▸ **PROBLEM**:
In the entries below, count every line with the string "been". State the count and nothing else.

────────────────────────────────────────

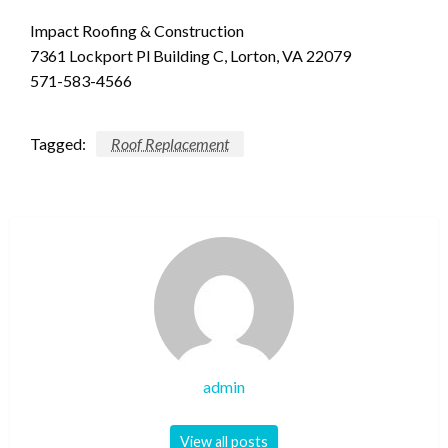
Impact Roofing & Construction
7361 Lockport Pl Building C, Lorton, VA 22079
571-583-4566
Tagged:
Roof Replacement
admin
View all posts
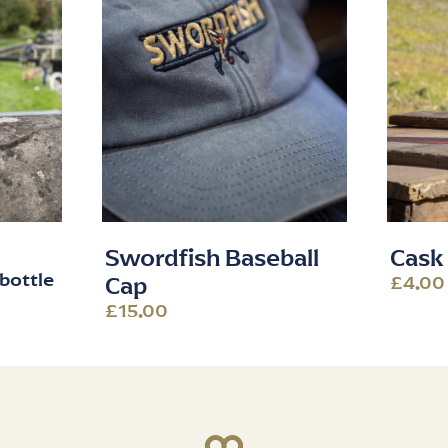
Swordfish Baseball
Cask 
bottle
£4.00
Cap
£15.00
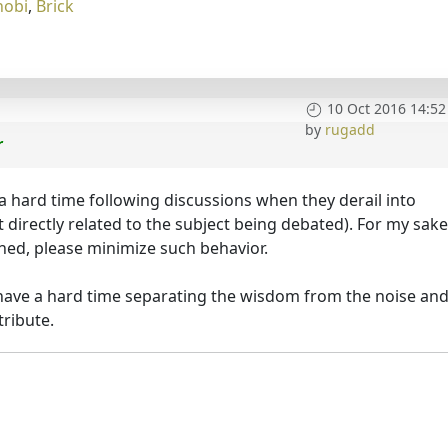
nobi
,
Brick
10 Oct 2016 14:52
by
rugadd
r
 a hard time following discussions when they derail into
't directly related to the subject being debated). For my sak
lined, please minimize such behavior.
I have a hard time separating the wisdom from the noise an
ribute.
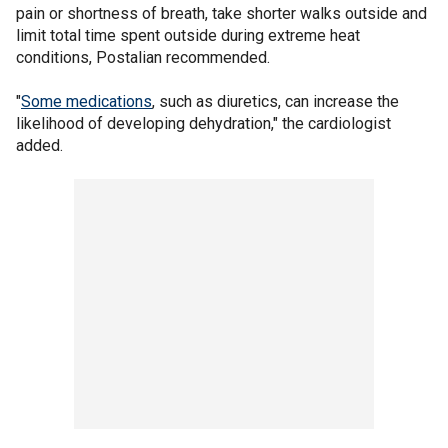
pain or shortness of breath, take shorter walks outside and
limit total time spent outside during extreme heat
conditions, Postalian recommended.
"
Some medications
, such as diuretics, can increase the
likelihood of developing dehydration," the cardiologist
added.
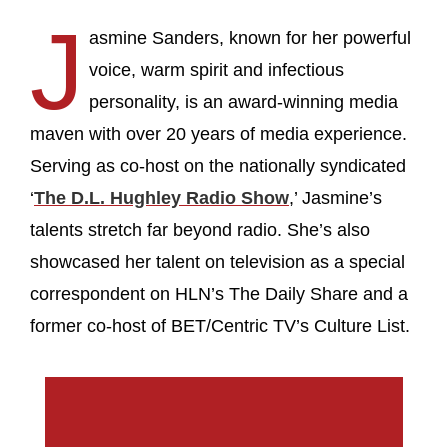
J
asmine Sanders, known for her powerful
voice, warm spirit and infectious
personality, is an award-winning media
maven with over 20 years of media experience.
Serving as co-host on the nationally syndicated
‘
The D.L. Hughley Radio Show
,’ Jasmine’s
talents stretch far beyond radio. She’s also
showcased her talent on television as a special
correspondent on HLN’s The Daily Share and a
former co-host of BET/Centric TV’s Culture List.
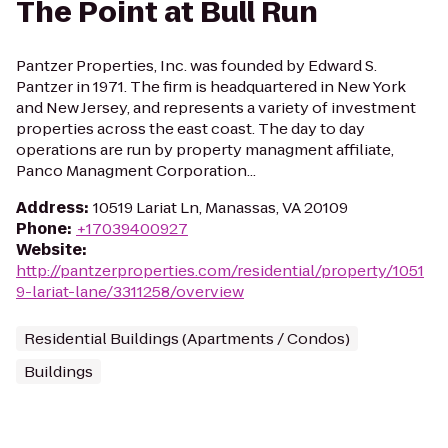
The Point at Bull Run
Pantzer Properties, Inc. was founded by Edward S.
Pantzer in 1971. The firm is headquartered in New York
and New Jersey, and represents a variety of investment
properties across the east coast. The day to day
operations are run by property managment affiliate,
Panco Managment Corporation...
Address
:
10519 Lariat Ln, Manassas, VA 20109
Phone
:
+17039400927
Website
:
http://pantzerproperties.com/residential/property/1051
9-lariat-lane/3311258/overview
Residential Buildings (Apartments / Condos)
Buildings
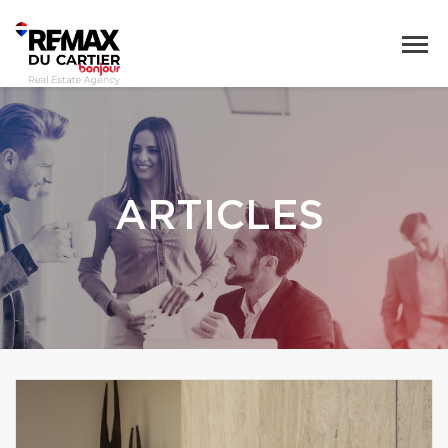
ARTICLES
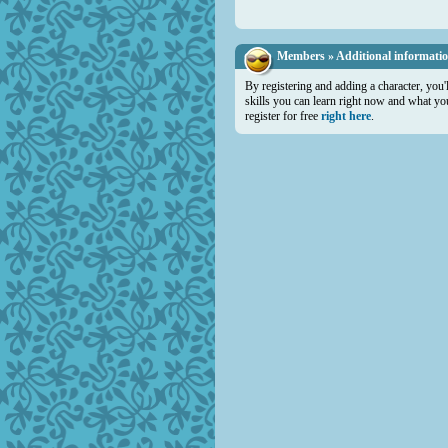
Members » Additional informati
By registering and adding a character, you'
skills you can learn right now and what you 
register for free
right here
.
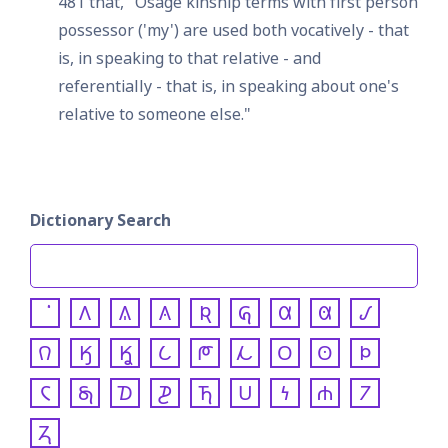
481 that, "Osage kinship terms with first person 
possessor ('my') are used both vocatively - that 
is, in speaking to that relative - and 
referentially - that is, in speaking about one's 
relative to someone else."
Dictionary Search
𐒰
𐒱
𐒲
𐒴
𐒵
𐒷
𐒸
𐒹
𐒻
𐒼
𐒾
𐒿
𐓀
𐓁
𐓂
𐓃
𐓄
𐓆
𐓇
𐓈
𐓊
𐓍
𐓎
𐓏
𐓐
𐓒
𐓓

────────────────────────────────────────

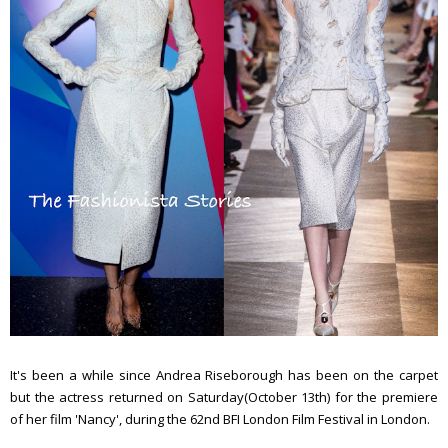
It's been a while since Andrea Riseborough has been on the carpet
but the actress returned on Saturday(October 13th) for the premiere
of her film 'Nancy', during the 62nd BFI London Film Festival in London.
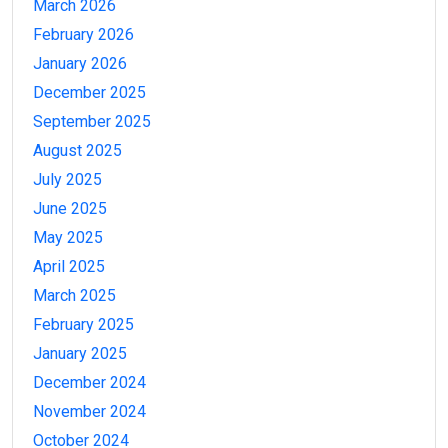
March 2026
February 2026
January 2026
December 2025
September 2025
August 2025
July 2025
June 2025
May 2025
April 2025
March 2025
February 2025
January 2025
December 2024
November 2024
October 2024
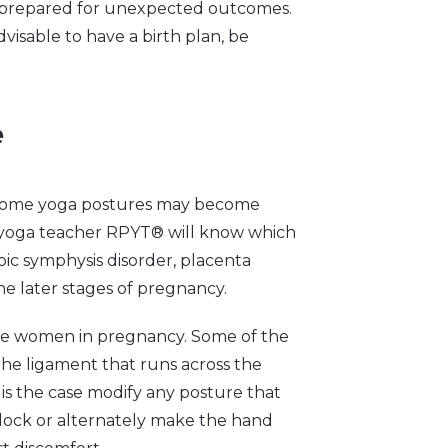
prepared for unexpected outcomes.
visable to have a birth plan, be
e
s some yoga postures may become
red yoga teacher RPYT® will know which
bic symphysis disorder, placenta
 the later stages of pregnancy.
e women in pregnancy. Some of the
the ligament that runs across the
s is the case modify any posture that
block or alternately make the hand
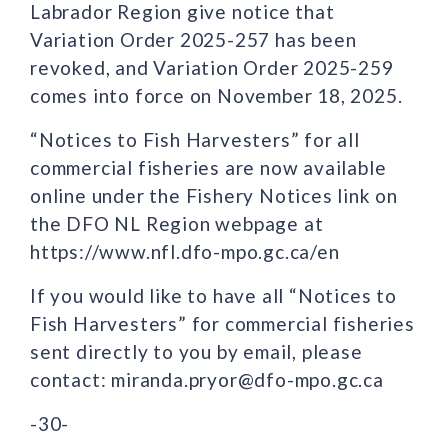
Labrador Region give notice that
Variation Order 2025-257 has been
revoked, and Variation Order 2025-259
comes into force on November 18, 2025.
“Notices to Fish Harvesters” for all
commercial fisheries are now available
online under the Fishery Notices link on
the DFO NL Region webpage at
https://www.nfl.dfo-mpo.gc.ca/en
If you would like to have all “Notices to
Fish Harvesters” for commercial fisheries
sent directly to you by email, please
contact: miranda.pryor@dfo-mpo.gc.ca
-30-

────────────────────────────────────────

▸ **RESULT OF THIS TASK**:
2